▶ **Supplied material**
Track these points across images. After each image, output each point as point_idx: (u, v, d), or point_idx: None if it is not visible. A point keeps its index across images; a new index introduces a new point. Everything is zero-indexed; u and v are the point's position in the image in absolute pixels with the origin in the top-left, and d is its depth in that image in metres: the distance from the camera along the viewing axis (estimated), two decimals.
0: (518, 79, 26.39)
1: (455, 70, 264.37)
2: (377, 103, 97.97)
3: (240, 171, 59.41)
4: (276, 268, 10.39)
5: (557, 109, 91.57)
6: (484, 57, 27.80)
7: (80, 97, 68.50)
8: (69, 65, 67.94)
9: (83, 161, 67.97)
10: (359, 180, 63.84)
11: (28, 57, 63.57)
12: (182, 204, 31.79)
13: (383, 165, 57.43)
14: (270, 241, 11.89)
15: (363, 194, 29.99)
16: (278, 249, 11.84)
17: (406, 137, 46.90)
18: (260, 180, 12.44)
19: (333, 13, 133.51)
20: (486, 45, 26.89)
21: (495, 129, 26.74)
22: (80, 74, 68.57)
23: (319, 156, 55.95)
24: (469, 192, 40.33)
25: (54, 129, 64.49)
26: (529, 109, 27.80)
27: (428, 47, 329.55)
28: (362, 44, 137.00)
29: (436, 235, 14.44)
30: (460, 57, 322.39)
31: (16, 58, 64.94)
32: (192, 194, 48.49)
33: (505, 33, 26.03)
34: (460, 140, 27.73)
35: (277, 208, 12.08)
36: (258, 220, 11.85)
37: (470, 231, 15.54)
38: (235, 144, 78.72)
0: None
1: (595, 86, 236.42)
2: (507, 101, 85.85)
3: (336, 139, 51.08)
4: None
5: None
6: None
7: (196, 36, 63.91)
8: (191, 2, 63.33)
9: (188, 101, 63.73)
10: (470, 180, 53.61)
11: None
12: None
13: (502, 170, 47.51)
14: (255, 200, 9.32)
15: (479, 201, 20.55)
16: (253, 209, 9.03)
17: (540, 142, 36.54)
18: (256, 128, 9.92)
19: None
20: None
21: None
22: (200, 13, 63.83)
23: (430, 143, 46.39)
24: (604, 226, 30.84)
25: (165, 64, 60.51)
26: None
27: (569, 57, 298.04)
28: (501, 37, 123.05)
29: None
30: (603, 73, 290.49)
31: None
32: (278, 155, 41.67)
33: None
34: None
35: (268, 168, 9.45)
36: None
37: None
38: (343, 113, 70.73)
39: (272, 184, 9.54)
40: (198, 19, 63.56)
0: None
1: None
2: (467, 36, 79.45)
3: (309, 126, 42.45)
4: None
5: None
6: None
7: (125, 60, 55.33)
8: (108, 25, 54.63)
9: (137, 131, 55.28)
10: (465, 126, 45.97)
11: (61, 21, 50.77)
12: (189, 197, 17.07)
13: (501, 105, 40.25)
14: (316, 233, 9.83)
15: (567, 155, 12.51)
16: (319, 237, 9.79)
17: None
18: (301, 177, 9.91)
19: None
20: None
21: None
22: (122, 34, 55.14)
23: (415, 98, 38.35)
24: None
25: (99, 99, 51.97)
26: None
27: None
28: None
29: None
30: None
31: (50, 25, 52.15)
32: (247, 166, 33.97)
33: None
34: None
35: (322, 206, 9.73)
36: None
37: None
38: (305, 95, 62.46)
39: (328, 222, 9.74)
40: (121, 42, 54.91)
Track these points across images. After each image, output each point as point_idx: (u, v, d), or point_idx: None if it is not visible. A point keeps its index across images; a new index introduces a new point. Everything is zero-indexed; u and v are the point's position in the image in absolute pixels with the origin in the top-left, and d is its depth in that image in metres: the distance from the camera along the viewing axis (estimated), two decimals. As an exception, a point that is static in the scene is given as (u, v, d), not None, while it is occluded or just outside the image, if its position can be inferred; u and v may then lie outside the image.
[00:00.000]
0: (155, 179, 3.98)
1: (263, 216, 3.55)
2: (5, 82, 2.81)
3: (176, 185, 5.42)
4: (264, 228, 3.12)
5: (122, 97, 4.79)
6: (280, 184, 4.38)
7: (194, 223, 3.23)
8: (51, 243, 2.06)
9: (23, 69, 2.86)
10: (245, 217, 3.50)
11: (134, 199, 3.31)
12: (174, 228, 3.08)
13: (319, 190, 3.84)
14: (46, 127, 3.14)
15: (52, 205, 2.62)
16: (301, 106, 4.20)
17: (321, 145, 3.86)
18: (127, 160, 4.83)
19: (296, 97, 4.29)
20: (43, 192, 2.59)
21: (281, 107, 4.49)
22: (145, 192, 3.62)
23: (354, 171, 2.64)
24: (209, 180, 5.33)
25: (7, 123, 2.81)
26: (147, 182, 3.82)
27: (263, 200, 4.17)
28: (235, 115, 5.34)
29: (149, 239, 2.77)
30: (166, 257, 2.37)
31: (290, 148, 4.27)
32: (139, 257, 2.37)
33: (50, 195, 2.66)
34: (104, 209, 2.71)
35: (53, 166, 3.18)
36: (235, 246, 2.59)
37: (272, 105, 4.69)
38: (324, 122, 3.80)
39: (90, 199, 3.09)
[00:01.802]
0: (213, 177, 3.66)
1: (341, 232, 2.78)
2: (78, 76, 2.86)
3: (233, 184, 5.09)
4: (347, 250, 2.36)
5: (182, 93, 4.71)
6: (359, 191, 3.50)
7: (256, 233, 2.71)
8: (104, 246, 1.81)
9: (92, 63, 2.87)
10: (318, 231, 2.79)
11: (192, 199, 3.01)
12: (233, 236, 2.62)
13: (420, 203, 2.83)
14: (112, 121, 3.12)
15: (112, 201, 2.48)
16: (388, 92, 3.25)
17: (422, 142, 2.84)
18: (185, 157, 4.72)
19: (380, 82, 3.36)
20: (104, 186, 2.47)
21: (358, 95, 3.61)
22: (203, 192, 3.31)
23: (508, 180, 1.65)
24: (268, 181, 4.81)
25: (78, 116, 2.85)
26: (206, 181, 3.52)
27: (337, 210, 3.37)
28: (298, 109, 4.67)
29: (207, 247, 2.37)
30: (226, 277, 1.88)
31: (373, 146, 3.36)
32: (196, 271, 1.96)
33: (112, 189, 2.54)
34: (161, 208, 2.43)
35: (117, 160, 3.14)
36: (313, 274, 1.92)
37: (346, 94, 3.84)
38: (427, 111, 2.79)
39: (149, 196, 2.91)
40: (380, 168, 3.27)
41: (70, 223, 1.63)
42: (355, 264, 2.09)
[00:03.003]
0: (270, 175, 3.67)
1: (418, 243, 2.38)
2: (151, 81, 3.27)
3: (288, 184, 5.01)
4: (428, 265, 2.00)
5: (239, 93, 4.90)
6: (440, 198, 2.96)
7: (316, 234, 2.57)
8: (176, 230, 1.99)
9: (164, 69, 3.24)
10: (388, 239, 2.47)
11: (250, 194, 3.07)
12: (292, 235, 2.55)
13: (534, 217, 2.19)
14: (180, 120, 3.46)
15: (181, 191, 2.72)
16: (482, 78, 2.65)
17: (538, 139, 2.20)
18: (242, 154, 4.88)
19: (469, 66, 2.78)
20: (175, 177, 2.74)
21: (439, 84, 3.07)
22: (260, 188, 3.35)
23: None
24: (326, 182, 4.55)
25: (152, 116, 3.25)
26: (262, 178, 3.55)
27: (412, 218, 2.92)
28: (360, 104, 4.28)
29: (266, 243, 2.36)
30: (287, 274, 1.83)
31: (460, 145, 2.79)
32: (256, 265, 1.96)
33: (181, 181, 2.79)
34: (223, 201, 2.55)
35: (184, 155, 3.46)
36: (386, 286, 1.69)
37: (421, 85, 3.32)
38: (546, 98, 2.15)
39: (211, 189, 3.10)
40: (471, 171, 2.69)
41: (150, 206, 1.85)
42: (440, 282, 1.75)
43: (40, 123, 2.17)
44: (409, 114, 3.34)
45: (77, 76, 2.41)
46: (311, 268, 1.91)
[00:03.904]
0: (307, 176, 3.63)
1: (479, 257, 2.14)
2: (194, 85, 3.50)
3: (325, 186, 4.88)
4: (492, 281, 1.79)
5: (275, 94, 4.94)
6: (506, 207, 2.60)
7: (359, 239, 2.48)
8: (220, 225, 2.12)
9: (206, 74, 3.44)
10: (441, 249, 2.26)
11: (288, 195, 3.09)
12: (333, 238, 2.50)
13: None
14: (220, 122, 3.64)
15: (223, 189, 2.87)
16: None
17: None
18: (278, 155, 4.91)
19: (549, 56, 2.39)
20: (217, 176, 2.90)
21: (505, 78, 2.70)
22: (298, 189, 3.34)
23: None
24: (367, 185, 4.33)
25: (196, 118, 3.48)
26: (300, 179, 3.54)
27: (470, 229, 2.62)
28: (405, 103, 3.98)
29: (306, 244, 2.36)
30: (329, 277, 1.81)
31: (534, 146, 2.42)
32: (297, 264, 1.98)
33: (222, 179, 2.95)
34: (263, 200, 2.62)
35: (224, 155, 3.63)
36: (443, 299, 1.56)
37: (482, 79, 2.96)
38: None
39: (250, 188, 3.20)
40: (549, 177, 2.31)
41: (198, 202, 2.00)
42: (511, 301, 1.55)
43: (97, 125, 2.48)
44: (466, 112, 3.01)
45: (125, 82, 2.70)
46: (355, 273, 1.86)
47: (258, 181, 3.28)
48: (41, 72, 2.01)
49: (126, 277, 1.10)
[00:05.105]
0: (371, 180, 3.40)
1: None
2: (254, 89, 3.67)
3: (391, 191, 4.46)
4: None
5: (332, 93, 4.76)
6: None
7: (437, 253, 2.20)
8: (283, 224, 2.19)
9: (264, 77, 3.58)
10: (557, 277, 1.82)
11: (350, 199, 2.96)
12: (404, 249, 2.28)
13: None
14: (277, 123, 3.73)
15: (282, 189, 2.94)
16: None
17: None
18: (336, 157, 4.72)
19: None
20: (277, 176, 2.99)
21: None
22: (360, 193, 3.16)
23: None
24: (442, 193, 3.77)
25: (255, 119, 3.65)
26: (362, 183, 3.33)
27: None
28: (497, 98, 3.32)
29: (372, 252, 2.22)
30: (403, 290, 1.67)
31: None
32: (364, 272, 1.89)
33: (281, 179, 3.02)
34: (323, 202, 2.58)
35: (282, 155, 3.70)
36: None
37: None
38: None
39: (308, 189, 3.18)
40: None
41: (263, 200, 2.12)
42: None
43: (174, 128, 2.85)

▶ **The problem**
Above are the records; from them, give again exactly the lines from the one containing "14: (255, 200, 9.32)" through the one containing "39: (272, 184, 9.54)", both included.

▶ **Output of the task**
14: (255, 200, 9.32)
15: (479, 201, 20.55)
16: (253, 209, 9.03)
17: (540, 142, 36.54)
18: (256, 128, 9.92)
19: None
20: None
21: None
22: (200, 13, 63.83)
23: (430, 143, 46.39)
24: (604, 226, 30.84)
25: (165, 64, 60.51)
26: None
27: (569, 57, 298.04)
28: (501, 37, 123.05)
29: None
30: (603, 73, 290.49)
31: None
32: (278, 155, 41.67)
33: None
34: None
35: (268, 168, 9.45)
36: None
37: None
38: (343, 113, 70.73)
39: (272, 184, 9.54)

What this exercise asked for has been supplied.